Technology and Coercion in LOTR

I watched a documentary on Youtube about J.R.R. Tolkien and the LOTR (I will include a link at the bottom). In it, his eldest son, Christopher Tolkien, spoke at length about his father's dislike for technology. It is not the use of tools per se that he disliked. Rather, it was the coercive power inherent in technology to bend reality to our wills and extract from nature what we would like. This notion is a distinctly modern one and can be found in the writing of Descrates. For example, in the Discourse on Method, Part 6, Descartes writes,

"For they—these scientific notions of mine—showed me that we can get knowledge that would be very useful in life, and that in place of the speculative philosophy taught in the schools we might find a practical philosophy through which knowing the power and the actions of fire, water, air, the stars, the heavens and all the other bodies in our environment as clearly as we know the various crafts of our artisans, we could (like artisans) put these bodies to use in all the appropriate ways, and thus make ourselves the masters and (as it were) owners of nature".
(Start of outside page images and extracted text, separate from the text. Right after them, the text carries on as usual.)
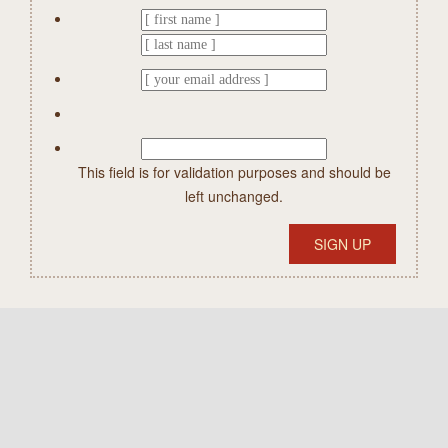
This field is for validation purposes and should be
left unchanged.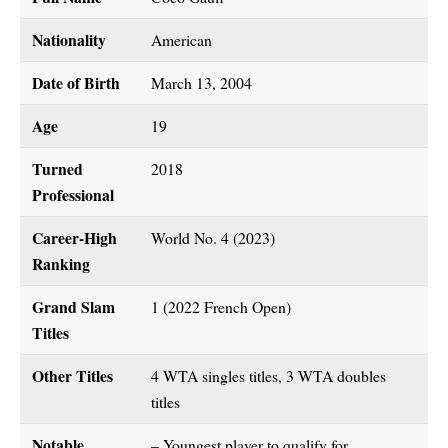
Nationality
American
Date of Birth
March 13, 2004
Age
19
Turned
2018
Professional
Career-High
World No. 4 (2023)
Ranking
Grand Slam
1 (2022 French Open)
Titles
Other Titles
4 WTA singles titles, 3 WTA doubles
titles
Notable
– Youngest player to qualify for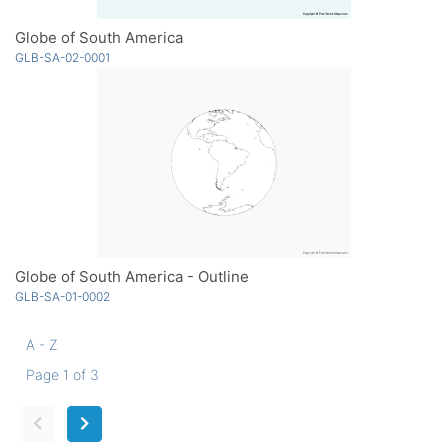
Globe of South America
GLB-SA-02-0001
Globe of South America - Outline
GLB-SA-01-0002
A - Z
Page 1 of 3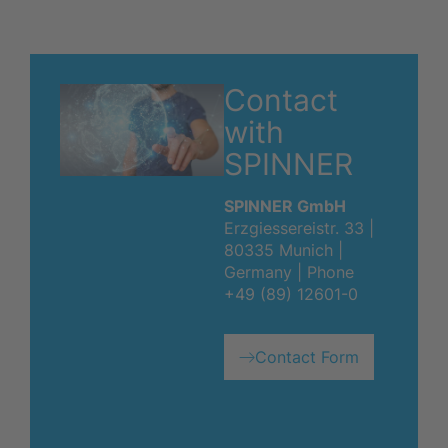
Contact
with
SPINNER
SPINNER GmbH
Erzgiessereistr. 33 |
80335 Munich |
Germany | Phone
+49 (89) 12601-0
Contact Form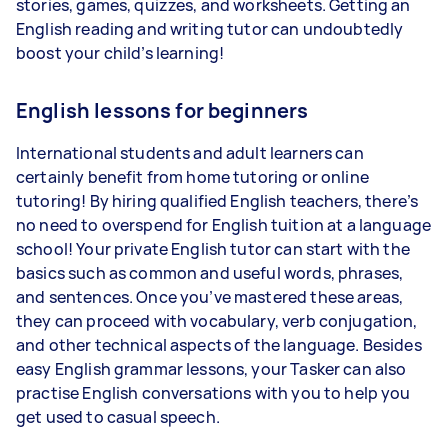
stories, games, quizzes, and worksheets. Getting an
English reading and writing tutor can undoubtedly
boost your child’s learning!
English lessons for beginners
International students and adult learners can
certainly benefit from home tutoring or online
tutoring! By hiring qualified English teachers, there’s
no need to overspend for English tuition at a language
school! Your private English tutor can start with the
basics such as common and useful words, phrases,
and sentences. Once you’ve mastered these areas,
they can proceed with vocabulary, verb conjugation,
and other technical aspects of the language. Besides
easy English grammar lessons, your Tasker can also
practise English conversations with you to help you
get used to casual speech.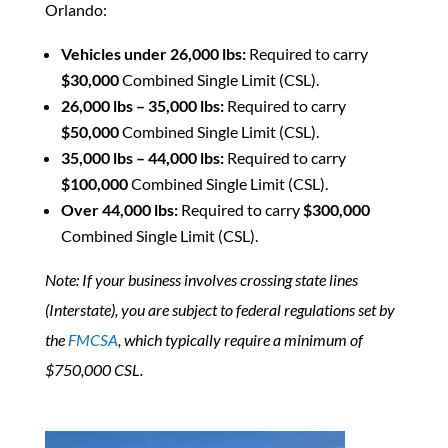
Orlando:
Vehicles under 26,000 lbs:
Required to carry
$30,000
Combined Single Limit (CSL).
26,000 lbs – 35,000 lbs:
Required to carry
$50,000
Combined Single Limit (CSL).
35,000 lbs – 44,000 lbs:
Required to carry
$100,000
Combined Single Limit (CSL).
Over 44,000 lbs:
Required to carry
$300,000
Combined Single Limit (CSL).
Note: If your business involves crossing state lines
(Interstate), you are subject to federal regulations set by
the
FMCSA
, which typically require a minimum of
$750,000 CSL.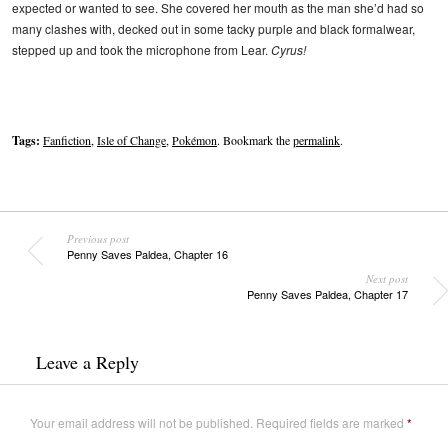
expected or wanted to see. She covered her mouth as the man she’d had so
many clashes with, decked out in some tacky purple and black formalwear,
stepped up and took the microphone from Lear.
Cyrus!
Tags:
Fanfiction
,
Isle of Change
,
Pokémon
. Bookmark the
permalink
.
Previous post
Penny Saves Paldea, Chapter 16
Next post
Penny Saves Paldea, Chapter 17
Leave a Reply
Your email address will not be published.
Required fields are marked
*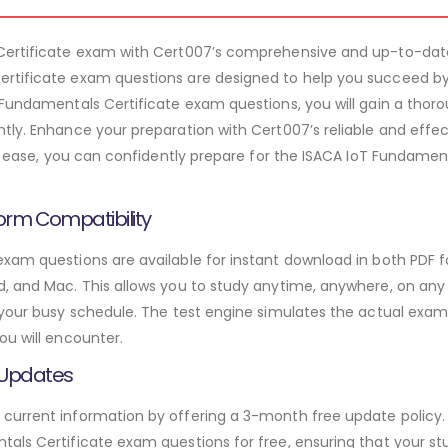
 Certificate exam with Cert007’s comprehensive and up-to-dat
rtificate exam questions are designed to help you succeed by
 Fundamentals Certificate exam questions, you will gain a tho
tly. Enhance your preparation with Cert007’s reliable and effe
ith ease, you can confidently prepare for the ISACA IoT Fundame
orm Compatibility
xam questions are available for instant download in both PDF f
 and Mac. This allows you to study anytime, anywhere, on any de
 your busy schedule. The test engine simulates the actual exam
ou will encounter.
 Updates
urrent information by offering a 3-month free update policy. 
als Certificate exam questions for free, ensuring that your stu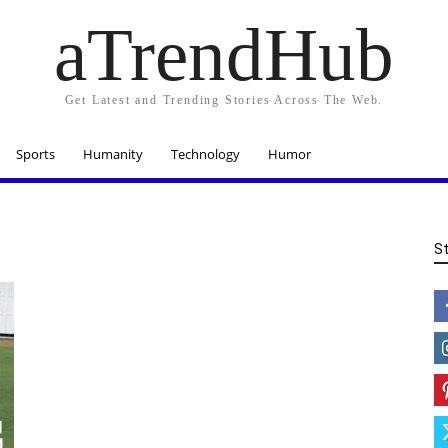
aTrendHub
Get Latest and Trending Stories Across The Web.
Sports
Humanity
Technology
Humor
S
I think it was this sentiment which Tolkien so despised. For the One Ring is just that, a tool of great power to coerce all of reality to the desires and ends of whoever wields its great power. We catch a snippet of this idea in The Fellowship of the Ring. Gandalf is retelling his capture by Saruman to the council of Elrond. Saruman says to Gandalf, "The Elder Days are gone. The Middle Days are passing. The Younger Days are beginning. The time of the Elves is over, but our time is at hand: the world of Men, which We must rule. But we must have power, power to order all things as we will, for that good which only the Wise can see" (252 Italics added). Technology, or the Ring, is "power to order all things as we will". That is what it is, its essence. I think it is the mindset of the modern philosophers, and perhaps most modern people. And I suspect that us moderns have lost something of incredible value as a result of this sentiment that our ancient counterparts once had. 

But, this thing that we have lost I think can be seen in the other races of Middle Earth- the Elves and Hobbits. For example, the three Rings given to the Elves were not rings of power but rings of knowledge- I think. Because Galadriel still possess one of the three, the wonder and magic of Lothlorien is still so vibrant and present even in those dark days. But, I will speak of this perhaps in a furture post. 


Sources

1. https://www.youtube.com/watch?v=HkmNHP58OhU
2. J.R.R. Tolkie. The Lord of the Rings. Harper Collins, 1991.